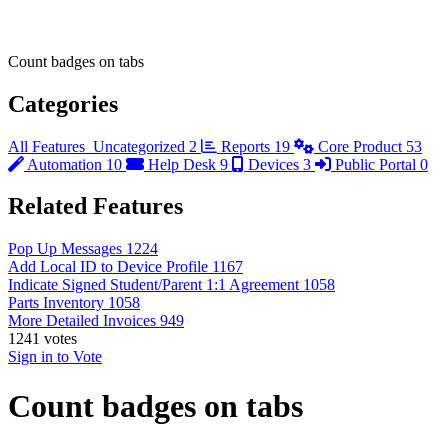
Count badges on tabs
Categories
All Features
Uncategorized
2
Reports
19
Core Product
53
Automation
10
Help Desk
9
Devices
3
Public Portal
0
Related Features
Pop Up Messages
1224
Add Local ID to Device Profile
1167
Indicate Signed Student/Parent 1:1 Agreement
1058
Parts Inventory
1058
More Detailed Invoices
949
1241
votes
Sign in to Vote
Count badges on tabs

==

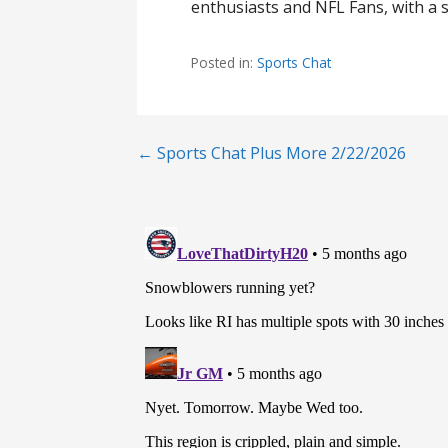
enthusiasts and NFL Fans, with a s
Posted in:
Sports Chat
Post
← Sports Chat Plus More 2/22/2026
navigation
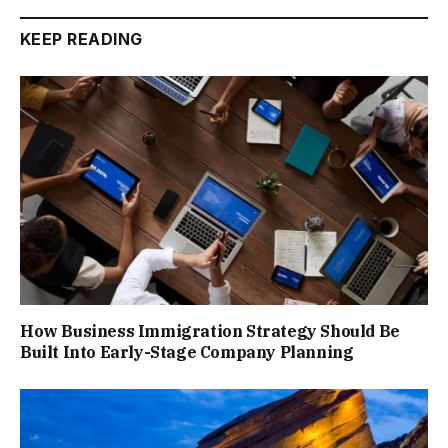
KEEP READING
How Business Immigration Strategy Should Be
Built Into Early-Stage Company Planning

# What is required
Copy the listing word for word, starting with the line that contains "KEEP READING" and continuing through the line that contains "Built Into Early-Stage Company Planning".

# Response
KEEP READING
How Business Immigration Strategy Should Be
Built Into Early-Stage Company Planning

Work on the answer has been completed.